Risks from "gold wave"

Gold prices have surged in recent days, at times even surpassing VND 101 million per tael — a historic high for Vietnam's gold market. While many are concerned, others see this as a chance for quick profits. However, experts warn that investing in gold at this stage requires caution.
Customers trade gold in Hanoi. (Photo: MINH ANH)
Customers trade gold in Hanoi. (Photo: MINH ANH)

The sudden spike in gold prices has raised concerns, especially for those with little investment experience. While gold is traditionally seen as a safe-haven asset during economic instability, its record-high prices may lead some to believe that this is an opportunity for quick profits.

However, it is crucial to note that there is no guarantee that gold prices will continue to rise. Entering the gold market when prices are already at such high levels can pose significant risks, particularly since gold prices are influenced by macroeconomic factors such as monetary policy changes and fluctuations in international financial markets.

Gold market boom

According to businesses in the gold sector, SJC gold prices have soared since early 2024, hitting 101.5 million VND per tael on March 31 — marking a record high. At the same time, global gold prices also jumped to 3,100 USD per ounce. This surge reflects not only international market trends but also domestic and global economic conditions, particularly inflation and economic instability.

In the international market, analysts attribute the gold price rally to geopolitical tensions, financial crises in major economies, US tariff policies, and central banks worldwide increasing their gold reserves. These factors have driven demand for gold as a safe investment.

Another key driver is the weakening USD and loose monetary policies from major central banks. As interest rates remain low and money supply expands, investors turn to gold as a reliable store of value. This explains the continuous price climb in recent months.

According to financial expert Dr Nguyen Tri Hieu, Vietnam's gold prices are largely driven by global trends. The shortage of domestic supply, low savings interest rates, and a "buy-to-win" mindset have further fuelled the surge, pushing SJC gold and jewellery gold above 101 million VND per tael.

Over the past year, jewellery gold has risen by 30 million VND per tael (up 43%), while SJC gold has increased by 19 million VND per tael (up 23%).

Caution amidst potential risks

While gold is a long-term stable asset, it is not always a safe investment. Experts warn that short-term trading at current prices carries high risks. If gold prices drop suddenly, investors may face significant losses.

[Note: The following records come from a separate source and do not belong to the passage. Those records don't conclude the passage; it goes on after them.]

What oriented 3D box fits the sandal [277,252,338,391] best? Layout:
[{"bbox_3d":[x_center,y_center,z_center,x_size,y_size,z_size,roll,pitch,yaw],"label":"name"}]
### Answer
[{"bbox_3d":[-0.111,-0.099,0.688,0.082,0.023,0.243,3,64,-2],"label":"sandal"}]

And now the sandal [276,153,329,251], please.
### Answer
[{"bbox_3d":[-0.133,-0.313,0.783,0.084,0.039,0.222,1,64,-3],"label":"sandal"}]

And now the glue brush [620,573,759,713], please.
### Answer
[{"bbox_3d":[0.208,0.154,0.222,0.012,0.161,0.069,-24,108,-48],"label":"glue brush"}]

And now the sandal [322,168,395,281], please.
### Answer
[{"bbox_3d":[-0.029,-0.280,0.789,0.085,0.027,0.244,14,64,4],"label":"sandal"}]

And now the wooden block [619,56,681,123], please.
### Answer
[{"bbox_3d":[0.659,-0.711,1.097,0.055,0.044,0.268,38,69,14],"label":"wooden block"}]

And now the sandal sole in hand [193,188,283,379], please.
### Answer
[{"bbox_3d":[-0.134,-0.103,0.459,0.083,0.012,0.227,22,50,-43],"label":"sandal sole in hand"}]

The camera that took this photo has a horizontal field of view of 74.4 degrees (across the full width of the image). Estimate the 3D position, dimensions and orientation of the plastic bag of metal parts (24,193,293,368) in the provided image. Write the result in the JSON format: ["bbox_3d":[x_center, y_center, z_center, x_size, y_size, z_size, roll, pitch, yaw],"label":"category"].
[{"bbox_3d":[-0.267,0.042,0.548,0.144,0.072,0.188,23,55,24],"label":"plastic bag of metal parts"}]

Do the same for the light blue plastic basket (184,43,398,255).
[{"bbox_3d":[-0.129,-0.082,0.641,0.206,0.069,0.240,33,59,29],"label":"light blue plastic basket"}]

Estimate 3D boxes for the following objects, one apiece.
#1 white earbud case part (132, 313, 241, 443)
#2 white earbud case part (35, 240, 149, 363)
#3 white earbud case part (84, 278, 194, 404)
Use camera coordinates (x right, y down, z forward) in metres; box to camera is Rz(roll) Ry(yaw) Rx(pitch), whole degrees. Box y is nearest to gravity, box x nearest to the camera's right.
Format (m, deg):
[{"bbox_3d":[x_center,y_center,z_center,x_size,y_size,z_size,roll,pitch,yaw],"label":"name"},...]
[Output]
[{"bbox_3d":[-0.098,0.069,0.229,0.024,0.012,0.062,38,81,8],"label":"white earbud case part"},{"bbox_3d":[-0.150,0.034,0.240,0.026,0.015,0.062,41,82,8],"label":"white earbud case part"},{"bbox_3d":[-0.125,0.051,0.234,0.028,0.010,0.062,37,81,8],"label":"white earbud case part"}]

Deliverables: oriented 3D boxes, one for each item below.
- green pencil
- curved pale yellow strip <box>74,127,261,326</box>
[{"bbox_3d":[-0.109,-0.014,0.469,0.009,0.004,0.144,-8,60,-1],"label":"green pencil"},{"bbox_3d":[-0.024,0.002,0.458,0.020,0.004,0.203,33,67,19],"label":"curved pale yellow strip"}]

The market does not always follow an upward trend. Gold prices fluctuate due to global economic shifts, including central bank policies, especially those of the U.S. Federal Reserve (FED). If the FED raises interest rates to curb inflation, gold may lose its appeal as other investments become more attractive.

For inexperienced investors, entering the gold market at peak prices can be risky. Experts advise caution, as a sharp decline could lead to heavy losses.